Premiato all’ultima edizione del Sundance Film Festival la pellicola del regista Tarik Saleh, il cui titolo tradotto richiama semplicemente a una trama noir, è anche e in realtà una chiara denuncia nei confronti del recente passato. Un passato che sette anni or sono condusse alla cosiddetta ‘primavera araba’. Nel film la rivolta di piazza Tahir sta montando sullo sfondo di una metropoli vittima dell’estorsione sia di una ristretta cerchia di affaristi sia da parte delle stesse forze dell’ordine.
Una film che affonda le proprie radici nel thriller hard-boiled alla Philip Marlowe e nella denuncia politica.
I protagonisti, nessuno dei quali innocente, rimangono inizialmente tutti avvinghiati alle loro idee e usanze. Fino a una presa di coscienza che assume le sembianze di un detective corrotto. Detective che come altri suoi colleghi preferisce regolarmente girarsi dalla parte opposta.
Nourredine, impersonato dall’attore Fares Fares, diviene la valvola di riscatto esattamente nel momento in cui s’imbatte nel classico caso che potrebbe valere la carriera di ogni poliziotto.
Un caso scomodo e che se fossimo a molte centinaia di miglia porterebbe per esempio ‘Dirty’ Harry Callaghan a imbracciare la sua 44 magnum.

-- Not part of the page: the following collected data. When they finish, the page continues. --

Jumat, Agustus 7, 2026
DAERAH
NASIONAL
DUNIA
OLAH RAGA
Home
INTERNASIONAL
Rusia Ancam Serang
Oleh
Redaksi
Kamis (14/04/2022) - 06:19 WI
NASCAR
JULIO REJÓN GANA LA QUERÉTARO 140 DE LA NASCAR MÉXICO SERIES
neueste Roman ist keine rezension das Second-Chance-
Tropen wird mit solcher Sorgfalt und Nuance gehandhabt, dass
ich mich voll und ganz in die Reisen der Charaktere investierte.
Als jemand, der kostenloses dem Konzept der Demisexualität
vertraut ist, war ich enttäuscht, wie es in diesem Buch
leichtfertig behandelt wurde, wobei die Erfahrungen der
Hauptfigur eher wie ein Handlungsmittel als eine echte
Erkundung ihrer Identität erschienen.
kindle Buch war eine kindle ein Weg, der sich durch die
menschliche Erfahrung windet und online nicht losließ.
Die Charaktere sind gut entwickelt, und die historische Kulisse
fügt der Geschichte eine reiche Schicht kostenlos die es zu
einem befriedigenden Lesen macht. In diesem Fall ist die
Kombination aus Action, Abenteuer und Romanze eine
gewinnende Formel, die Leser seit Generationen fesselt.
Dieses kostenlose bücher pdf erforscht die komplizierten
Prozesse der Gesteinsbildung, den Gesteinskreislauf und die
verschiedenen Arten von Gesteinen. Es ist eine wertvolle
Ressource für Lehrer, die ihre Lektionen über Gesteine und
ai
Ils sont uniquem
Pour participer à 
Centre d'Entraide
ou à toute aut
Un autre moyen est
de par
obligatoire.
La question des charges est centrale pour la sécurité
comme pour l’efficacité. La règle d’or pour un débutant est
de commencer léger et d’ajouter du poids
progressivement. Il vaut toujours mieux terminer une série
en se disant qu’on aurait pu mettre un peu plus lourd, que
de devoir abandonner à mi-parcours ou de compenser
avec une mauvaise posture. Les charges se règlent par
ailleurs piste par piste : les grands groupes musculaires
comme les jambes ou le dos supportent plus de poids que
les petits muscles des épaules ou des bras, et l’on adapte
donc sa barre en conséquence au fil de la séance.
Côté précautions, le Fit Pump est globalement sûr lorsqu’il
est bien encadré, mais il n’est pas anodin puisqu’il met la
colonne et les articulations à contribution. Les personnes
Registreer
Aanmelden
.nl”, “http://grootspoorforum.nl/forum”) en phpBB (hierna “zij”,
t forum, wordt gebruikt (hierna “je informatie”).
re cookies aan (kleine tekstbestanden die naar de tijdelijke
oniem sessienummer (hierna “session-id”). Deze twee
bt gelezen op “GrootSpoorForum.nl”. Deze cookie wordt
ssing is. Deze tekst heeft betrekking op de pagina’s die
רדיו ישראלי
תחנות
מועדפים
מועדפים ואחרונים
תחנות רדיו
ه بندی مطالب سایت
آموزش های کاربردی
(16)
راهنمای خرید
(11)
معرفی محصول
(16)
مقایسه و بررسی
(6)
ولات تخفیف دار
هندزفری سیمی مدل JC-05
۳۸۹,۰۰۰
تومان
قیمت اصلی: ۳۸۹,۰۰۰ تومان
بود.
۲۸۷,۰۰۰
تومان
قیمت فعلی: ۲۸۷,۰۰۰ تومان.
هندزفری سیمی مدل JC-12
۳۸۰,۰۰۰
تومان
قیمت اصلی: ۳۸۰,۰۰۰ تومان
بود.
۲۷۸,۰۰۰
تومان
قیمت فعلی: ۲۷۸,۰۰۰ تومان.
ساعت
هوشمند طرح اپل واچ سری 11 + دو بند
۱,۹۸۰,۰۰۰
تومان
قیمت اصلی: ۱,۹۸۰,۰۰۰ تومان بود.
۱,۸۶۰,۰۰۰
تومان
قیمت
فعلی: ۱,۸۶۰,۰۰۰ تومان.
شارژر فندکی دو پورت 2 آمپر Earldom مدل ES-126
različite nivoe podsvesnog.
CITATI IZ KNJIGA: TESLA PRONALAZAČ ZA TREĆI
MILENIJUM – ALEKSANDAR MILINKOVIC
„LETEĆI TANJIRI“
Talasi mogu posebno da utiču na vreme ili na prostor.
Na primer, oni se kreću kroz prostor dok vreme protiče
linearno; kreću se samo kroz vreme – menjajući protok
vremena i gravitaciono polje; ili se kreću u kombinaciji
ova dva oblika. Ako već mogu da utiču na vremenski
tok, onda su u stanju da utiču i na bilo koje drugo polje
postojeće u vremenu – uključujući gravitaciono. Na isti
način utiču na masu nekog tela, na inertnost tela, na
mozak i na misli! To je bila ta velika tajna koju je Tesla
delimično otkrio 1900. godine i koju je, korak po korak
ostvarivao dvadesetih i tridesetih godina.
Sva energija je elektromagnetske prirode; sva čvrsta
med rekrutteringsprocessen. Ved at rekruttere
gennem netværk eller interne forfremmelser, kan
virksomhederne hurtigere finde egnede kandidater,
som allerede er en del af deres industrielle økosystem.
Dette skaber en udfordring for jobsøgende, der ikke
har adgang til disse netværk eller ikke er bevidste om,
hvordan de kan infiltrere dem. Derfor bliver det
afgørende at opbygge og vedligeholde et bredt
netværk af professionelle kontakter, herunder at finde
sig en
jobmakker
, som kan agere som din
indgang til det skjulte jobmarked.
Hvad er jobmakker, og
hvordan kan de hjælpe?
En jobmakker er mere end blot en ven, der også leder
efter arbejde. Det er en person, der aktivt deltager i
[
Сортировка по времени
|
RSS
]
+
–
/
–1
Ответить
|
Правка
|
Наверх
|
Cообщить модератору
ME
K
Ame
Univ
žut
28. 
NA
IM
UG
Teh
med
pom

Nel nostro caso, invece, porterà Nouuredin a trasformarsi definitivamente: una cameriera ha assistito al selvaggio omicidio di una cantante.
Il colpevole fa parte di un gruppo di ricchi affaristi. A nessuno può far comodo sapere che l’assassino è un ricco uomo d’affari vicino al presidente Mubarak, ma per il detective la misura è ormai colma e non ci si può più girare dall’altra parte.
Sia il regista sia il protagonista, entrambi egiziani di origine danese, hanno dovuto affrontare non poche difficoltà per narrare una storia che trae la propria linfa da un vero fatto di cronaca nera.
Un delitto compiuto nel 2009 e che vide i colpevoli realmente fin troppo vicini, se non dentro, le stanze del Rais Hosni Mubarak. Proprio per tali ragioni le difficoltà del regista si sono concretizzate a pochi giorni dall’inizio delle riprese, quando il governo gli impedì di girare nella capitale costringendo lui e la troupe a migrare in Marocco.
Una pellicola che una volta vinti i primi dubbi scorre veloce e che affonda le proprie radici in due solchi. Nel thriller hard-boiled alla Philip Marlowe e nella denuncia politica. Impossibile non notare la disillusione di un protagonista decisamente molto simile a quella del personaggio generato dalla fantasia di Raymond Chandler.
Omicidio al Cairo (The Nile Hilton incident.) Svezia, Danimarca, Germania, Francia 2017 Regia di: Tarik Saleh. Genere: Thriller Durata: 106′. Cast: Hichem Yacoubi, Fares Fares, Mari Malek, Yasser Ali Maher, Ahmed Selim, Hania Amar, Mohamed Yousry, Slimane Dazi, Ger Duany. Fotografia: Pierre Aïm. Musiche: Krister Linder. Sceneggiatura: Tarik Saleh, Magdi Abdelhadi.
Omicidio al Cairo, recensione del film diretto da Tarik Saleh.